Чхеидзе поддержал Керенского:
— Павел Николаевич, вы рискуете оказаться в хвосте событий. Мы не вправе позволять царю и Протопопову творить произвол, бросая в тюрьму представителей рабочего класса, какую бы линию они ни вели. Ваша тактика — если это стратегия, то мы ее не примем — намеренно отделяет рабочий класс от общенародного демократического движения. Что ж, рабочий класс достаточно силен и организован, чтобы выступить под своими лозунгами, как предлагают товарищи большевики: не демонстрация в поддержку Думы к Таврическому дворцу, а к Зимнему, с чисто рабочим лозунгом против террора самодержавия…
Абросимова словно подбросило со стула:
— Я, как член "рабочей комиссии", говорю гражданину Милюкову прямо и открыто, по-нашему, трудовому, в глаза: демагогия это! Вы боитесь бросить вызов самодержавию! Что ж, мы это сделаем сами, без вас!
Набоков закурил.
— Павел Николаевич, при всем моем к вам почтении — вы и Гучков патриархи демократического движения России — я должен с вами не согласиться. Более того, я бы поддержал господина Абросимова… Да, да, поддержал бы… Не опасайся я лишь одного: демонстрация рабочих к Зимнему будет расстреляна…
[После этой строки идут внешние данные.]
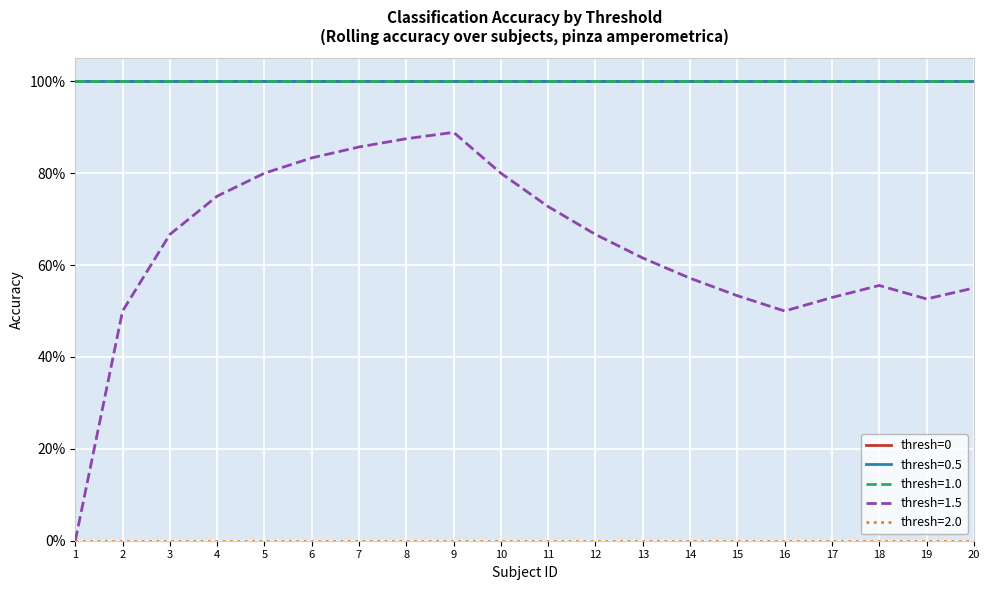

Is this an area chart (filled region under the line)?

No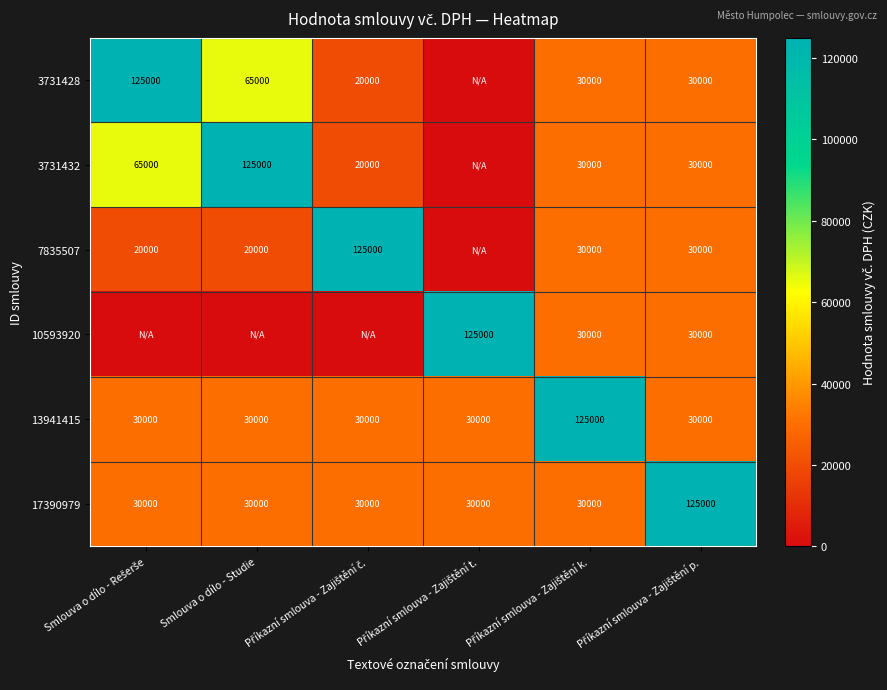

Which has a higher value, Příkazní smlouva - Zajištění č. or Příkazní smlouva - Zajištění p.?

Příkazní smlouva - Zajištění p.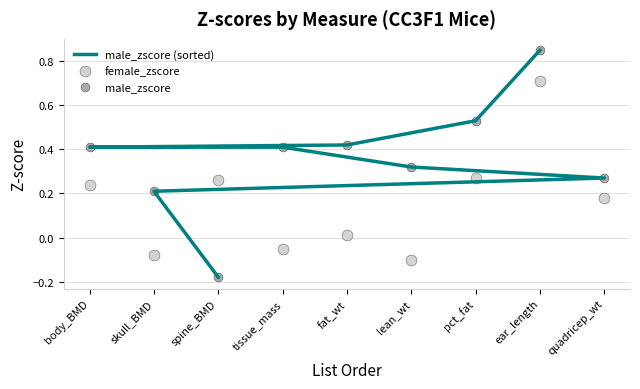

At how many categories does at least one series exceed 0?

9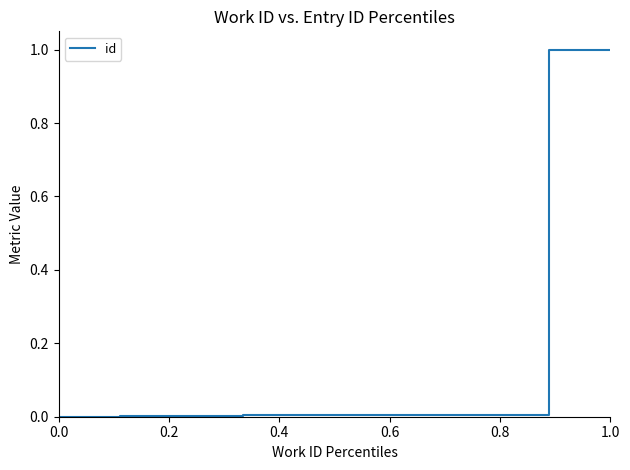

What is the difference between the maximum and minimum values?

1.0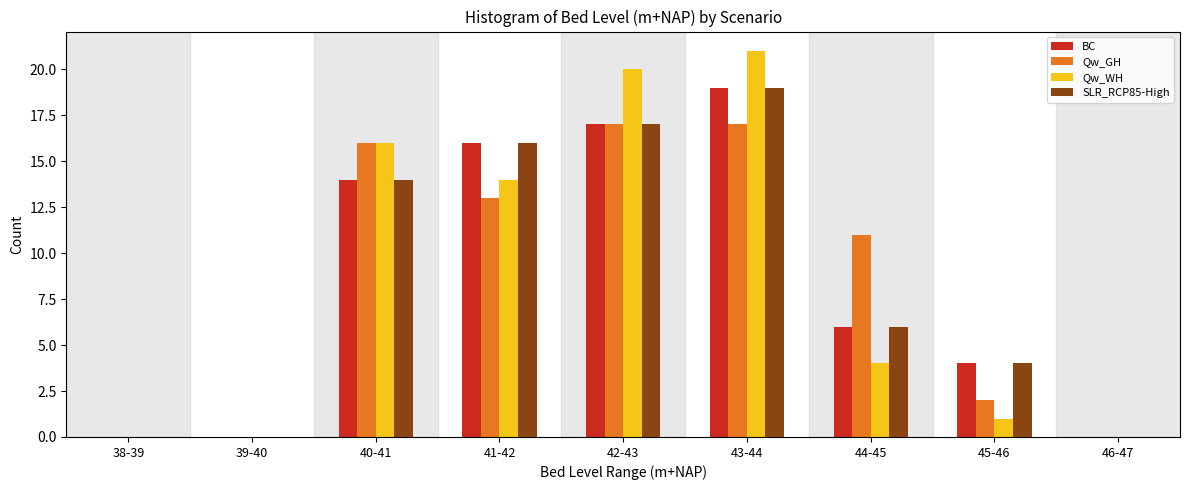

At which category is the sum across all series the highest?

43-44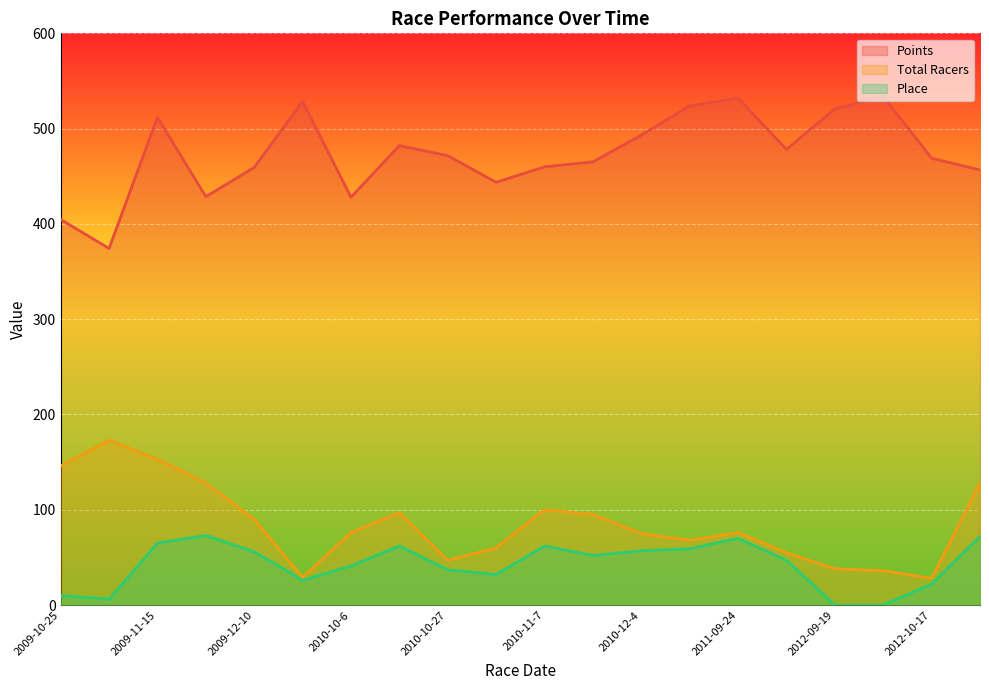

How many data points does each series have?

20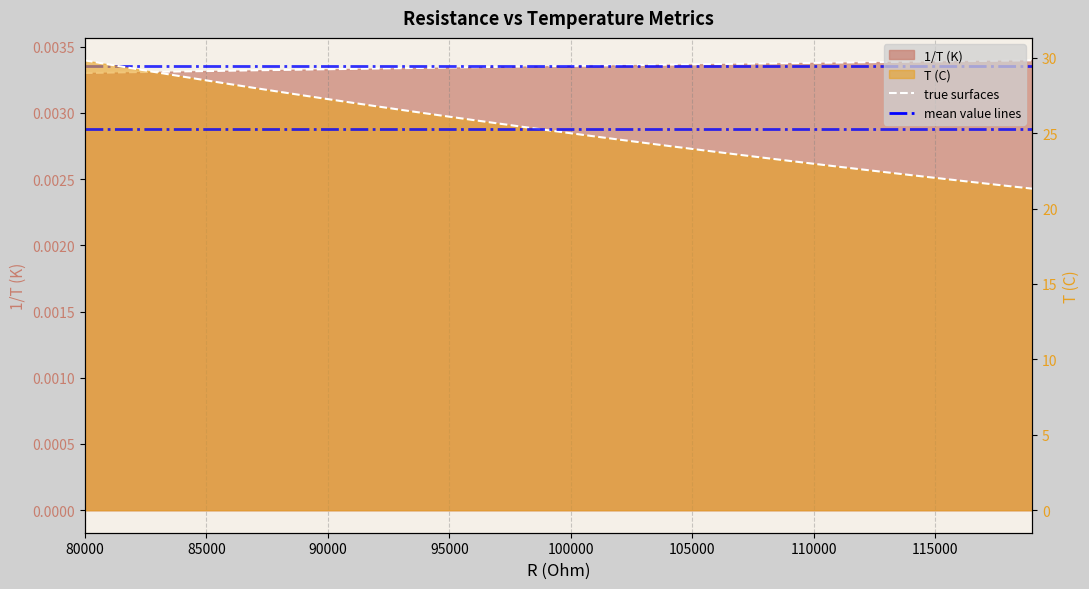

What is the difference between the second highest and second lowest values in the T (C) series?

8.1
— Войска стрелять не станут, — заметил Гучков. — Я держу руку на пульсе армейских дел… Но разделять движение — в этом я согласен с господином Чхеидзе — нецелесообразно… Только общее может возобладать над коррумпированной, некомпетентной властью…
Сошлись на том, чтобы провести консультации, прежде чем выработать единую программу.
Абросимов, плюнув под ноги, махнул рукой на собравшихся и демонстративно покинул собрание…
(В это же время государыня писала Его Величеству в Ставку о том, что в северной столице заметны признаки "чисто хулиганского движения; мальчишки и девчонки бегают по улице и кричат, что нет хлеба'^…
Она плохо знала историю: накануне Французской революции мадам Помпадур соизволила поинтересоваться, отчего по улицам бегает чернь; ей ответили, что чернь требует хлеба, коего нет; могучая фаворитка соизволила на это заметить: "Если нет хлеба, пусть едят пирожные".
Именно эта фраза стоила ей головы — революция, рожденная тупоумием власти, мстит гильотиной.)
…Путилов аж смеялся от злости:
— Завтра вызывают в министерство юстиции, Александр Иванович. Если, говорят, не сойдемся, — будете ответствовать в суде по всей строгости закона военного времени.